REPUBLIKA.CO.ID, NEW YORK -- Harga minyak melonjak lebih dari delapan persen pada akhir perdagangan Selasa (10/3), rebound dari penurunan terbesar dalam hampir 30 tahun sehari sebelumnya. Kenaikan ini karena kemungkinan stimulus ekonomi mendorong pembelian dan produsen AS memangkas pengeluaran dalam langkah yang dapat memangkas produksi.
Minyak mentah berjangka Brent untuk pengiriman Mei naik 2,86 dolar AS atau 8,32 persen, menjadi ditutup pada 37,22 dolar AS per barel.
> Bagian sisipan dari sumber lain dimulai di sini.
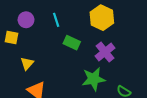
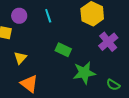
green rectangle: (72, 43) -> (63, 50), moved
purple cross: (105, 52) -> (108, 42), moved

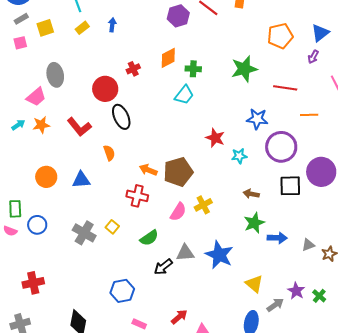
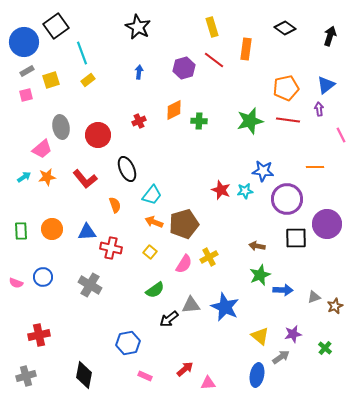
blue arrow: (112, 25) -> (139, 72), moved
purple arrow: (313, 57) -> (319, 109), turned 144
red line: (285, 88) -> (288, 120), moved
red circle: (105, 89) -> (98, 135), moved
cyan trapezoid: (184, 95) -> (152, 195), moved
cyan star: (239, 156) -> (245, 191), moved
red cross: (137, 196) -> (111, 248), moved
green rectangle: (15, 209) -> (21, 231), moved
yellow square: (112, 227) -> (150, 252), moved
purple star: (296, 291) -> (293, 334), moved, turned 30

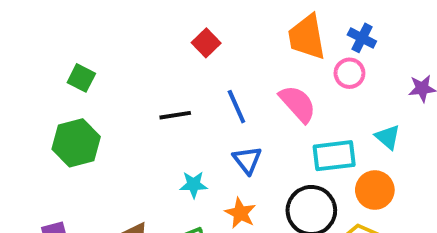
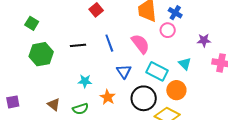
green hexagon: (76, 143) -> (41, 54), moved
cyan rectangle: (334, 156) -> (157, 71), turned 30
blue triangle: (247, 160) -> (124, 71), moved

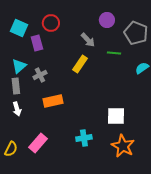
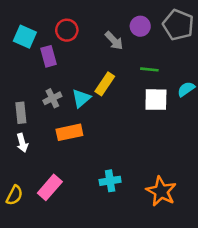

Sementara minyak mentah berjangka West Texas Intermediate (WTI) untuk pengiriman April naik 3,23 dolar AS atau 10,38 persen, menjadi 34,36 dolar AS per barel.
Pada Senin (9/3), Presiden AS Donald Trump menjanjikan langkah besar untuk menyeimbangkan ekonomi AS terhadap dampak penyebaran wabah virus corona. Pemerintah Jepang mengatakan pihaknya juga berencana untuk menghabiskan lebih dari empat miliar dolar AS dalam paket langkah kedua untuk mengatasi virus.
Produsen serpih AS, termasuk Occidental Petroleum Corp, memperdalam pemotongan belanjanya yang dapat mengurangi produksi. “Hampir ada tanggapan langsung dari produsen AS untuk memangkas pengeluaran yang kemungkinan akan mengakibatkan berkurangnya produksi minyak AS dalam beberapa bulan ke depan,” kata John Kilduff, mitra di Again Capital LLC di New York. Ia mengatakan kecepatan respons itu membantu pelampung pasar setelah keruntuhan Senin.
Minyak anjlok sekitar 25 persen pada perdagangan Senin (9/3). Minyak rebound pada Selasa (10/3) bersama dengan ekuitas dan pasar keuangan lainnya.
"Harga minyak naik hari ini karena turun gila-gilaan kemarin, dan beberapa pemburu harga murah mendorong segalanya," kata Bjoernar Tonhaugen, kepala pasar minyak di konsultan energi Rystad.
Kedua acuan harga minyak jatuh pada Senin (9/3) ke level terendah sejak Februari 2016, persentase satu hari terbesar penurunan mereka sejak 17 Januari 1991, pada awal Perang Teluk pertama. Volume perdagangan di bulan depan untuk kedua kontrak jauh di bawah rekor tertinggi yang terlihat sehari sebelumnya, ketika volume melonjak setelah Arab Saudi, Rusia dan produsen minyak utama lainnya mengakhiri tiga tahun kerja sama untuk membatasi pasokan dan memulai perang harga untuk pangsa pasar.
Saudi, pengekspor minyak terbesar dunia, meningkatkan ketegangan dengan rencana untuk memasok 12,3 juta barel per hari (bph) pada April, jauh di atas tingkat produksi saat ini sebesar 9,7 juta barel per hari, menurut CEO Saudi Aramco Amin Nasser.